Locate, in the data below, the line that contains "We begin by" and the line that contains "In computer science, direct"; reproduce exactly those two lines and every line between them, nothing more.

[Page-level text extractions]
##############################
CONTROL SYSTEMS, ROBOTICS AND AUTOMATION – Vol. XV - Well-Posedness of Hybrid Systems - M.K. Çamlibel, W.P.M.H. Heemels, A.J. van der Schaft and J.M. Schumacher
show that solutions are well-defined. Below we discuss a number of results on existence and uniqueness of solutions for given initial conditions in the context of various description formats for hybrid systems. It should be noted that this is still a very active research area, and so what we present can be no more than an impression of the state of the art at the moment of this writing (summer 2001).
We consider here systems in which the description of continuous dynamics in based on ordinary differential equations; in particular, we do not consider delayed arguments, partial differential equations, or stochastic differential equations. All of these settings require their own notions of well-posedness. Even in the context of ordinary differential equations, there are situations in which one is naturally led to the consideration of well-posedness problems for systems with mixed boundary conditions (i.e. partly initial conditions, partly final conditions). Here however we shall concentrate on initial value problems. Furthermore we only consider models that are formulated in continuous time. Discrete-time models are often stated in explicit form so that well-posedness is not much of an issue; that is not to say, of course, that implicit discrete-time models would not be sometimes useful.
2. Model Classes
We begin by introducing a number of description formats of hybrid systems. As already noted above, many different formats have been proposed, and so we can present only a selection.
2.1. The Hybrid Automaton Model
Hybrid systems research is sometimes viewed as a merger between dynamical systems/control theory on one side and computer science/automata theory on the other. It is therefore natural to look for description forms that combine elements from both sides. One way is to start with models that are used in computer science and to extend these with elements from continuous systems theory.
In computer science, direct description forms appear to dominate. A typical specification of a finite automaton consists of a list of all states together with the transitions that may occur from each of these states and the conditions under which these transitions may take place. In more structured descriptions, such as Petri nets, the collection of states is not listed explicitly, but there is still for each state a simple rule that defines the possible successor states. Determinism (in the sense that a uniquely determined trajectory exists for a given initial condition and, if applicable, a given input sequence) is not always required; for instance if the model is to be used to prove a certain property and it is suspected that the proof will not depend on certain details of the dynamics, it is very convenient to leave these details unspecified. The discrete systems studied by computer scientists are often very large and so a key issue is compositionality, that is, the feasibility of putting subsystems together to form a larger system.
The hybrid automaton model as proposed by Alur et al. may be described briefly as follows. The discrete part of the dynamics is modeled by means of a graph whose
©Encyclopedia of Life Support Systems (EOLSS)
##############################
> **Written response**:
We begin by introducing a number of description formats of hybrid systems. As already noted above, many different formats have been proposed, and so we can present only a selection.
2.1. The Hybrid Automaton Model
Hybrid systems research is sometimes viewed as a merger between dynamical systems/control theory on one side and computer science/automata theory on the other. It is therefore natural to look for description forms that combine elements from both sides. One way is to start with models that are used in computer science and to extend these with elements from continuous systems theory.
In computer science, direct description forms appear to dominate. A typical specification of a finite automaton consists of a list of all states together with the transitions that may occur from each of these states and the conditions under which these transitions may take place. In more structured descriptions, such as Petri nets, the collection of states is not listed explicitly, but there is still for each state a simple rule that defines the possible successor states. Determinism (in the sense that a uniquely determined trajectory exists for a given initial condition and, if applicable, a given input sequence) is not always required; for instance if the model is to be used to prove a certain property and it is suspected that the proof will not depend on certain details of the dynamics, it is very convenient to leave these details unspecified. The discrete systems studied by computer scientists are often very large and so a key issue is compositionality, that is, the feasibility of putting subsystems together to form a larger system.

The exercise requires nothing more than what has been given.